The South African Revenue Services allows taxpayers to take into consideration qualifying medical expenses that relate to physical impairment or disability in calculating the additional medical tax credit. The medical expenses will only qualify if they were necessarily incurred and paid by the taxpayer and were not covered by the taxpayer’s medical aid scheme.
The minimum requirement for an individual to be classified as having a qualifying disability is when the individual suffers from severe mental, physical, hearing, intellectual, communication, or vision disabilities. It must be kept in mind that an expense will not automatically be treated as a qualifying expense, the expense must be proven to be required because of the person’s inability to perform daily functions. Taxpayers are required to have the following information available when claiming for such expenditure:
- The details and nature of the physical disability or impairment.

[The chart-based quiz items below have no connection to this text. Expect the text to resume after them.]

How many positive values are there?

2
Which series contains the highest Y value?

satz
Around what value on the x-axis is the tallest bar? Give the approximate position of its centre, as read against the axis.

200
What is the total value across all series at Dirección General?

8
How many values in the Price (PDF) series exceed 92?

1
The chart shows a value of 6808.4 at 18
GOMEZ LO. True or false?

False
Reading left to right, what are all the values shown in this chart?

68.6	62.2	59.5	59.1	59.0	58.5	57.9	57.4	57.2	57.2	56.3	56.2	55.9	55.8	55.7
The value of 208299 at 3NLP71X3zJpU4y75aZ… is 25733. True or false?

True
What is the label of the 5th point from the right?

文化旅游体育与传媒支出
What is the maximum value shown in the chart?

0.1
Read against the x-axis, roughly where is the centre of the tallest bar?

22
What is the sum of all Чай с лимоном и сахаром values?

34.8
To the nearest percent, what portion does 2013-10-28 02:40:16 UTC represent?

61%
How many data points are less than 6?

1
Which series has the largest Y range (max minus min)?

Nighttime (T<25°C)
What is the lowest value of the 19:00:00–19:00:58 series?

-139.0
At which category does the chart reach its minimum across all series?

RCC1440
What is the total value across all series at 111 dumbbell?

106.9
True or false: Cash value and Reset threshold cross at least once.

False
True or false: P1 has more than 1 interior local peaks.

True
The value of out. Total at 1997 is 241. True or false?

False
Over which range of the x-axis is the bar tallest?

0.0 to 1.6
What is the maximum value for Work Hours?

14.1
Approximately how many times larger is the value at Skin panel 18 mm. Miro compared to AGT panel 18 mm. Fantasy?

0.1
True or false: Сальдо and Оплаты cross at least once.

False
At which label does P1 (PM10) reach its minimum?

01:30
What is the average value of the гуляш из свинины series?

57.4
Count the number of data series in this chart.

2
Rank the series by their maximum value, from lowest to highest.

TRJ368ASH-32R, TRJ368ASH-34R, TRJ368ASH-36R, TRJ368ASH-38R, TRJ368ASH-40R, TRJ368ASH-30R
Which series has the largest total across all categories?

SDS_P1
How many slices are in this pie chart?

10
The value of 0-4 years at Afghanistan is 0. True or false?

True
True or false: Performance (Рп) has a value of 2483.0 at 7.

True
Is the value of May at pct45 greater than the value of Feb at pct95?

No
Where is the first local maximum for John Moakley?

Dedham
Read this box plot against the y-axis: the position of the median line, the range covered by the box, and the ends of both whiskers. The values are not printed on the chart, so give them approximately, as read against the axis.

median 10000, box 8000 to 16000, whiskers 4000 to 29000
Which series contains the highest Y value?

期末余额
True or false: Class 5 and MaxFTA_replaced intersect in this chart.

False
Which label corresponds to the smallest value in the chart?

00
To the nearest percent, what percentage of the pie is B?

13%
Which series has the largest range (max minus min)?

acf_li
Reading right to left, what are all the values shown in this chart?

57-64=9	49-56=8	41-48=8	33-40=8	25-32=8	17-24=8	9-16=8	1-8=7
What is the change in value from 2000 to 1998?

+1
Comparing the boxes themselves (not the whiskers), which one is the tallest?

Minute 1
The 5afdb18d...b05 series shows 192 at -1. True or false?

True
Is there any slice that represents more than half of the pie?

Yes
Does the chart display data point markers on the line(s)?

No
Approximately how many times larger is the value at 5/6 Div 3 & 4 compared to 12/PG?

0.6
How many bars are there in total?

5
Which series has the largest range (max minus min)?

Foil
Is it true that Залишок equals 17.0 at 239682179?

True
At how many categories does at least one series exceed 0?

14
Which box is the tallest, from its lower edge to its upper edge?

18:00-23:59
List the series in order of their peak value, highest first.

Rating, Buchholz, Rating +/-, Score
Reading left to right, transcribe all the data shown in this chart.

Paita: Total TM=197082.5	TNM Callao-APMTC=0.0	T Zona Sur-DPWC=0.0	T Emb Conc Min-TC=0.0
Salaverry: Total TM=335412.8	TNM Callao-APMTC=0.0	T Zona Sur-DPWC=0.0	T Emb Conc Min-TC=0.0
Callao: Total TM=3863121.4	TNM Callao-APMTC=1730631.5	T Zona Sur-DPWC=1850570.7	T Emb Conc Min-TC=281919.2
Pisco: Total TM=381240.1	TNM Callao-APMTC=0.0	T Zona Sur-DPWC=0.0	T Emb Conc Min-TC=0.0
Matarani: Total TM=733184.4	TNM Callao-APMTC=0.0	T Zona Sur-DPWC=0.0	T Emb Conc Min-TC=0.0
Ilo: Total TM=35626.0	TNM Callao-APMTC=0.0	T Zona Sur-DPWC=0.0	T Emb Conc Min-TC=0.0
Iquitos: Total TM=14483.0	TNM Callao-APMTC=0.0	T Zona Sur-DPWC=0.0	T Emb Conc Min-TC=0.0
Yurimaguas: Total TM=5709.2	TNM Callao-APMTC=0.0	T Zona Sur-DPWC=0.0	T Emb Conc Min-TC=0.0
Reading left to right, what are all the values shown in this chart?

- Evidence that the expenditure was because of the disability, and it was inevitable.
- A completed ITR-DD Confirmation of Diagnosis Disability form by a medical doctor.
- Proof of payment for treatments, consultations, and medication.
Medical tax credits serve as a legitimate means of reducing taxes through authorised processes and procedures. To claim these credits, taxpayers must adhere strictly to the specified rules and regulations mentioned above. By following these guidelines, individuals can rightfully benefit from the tax relief provided for medical expenses.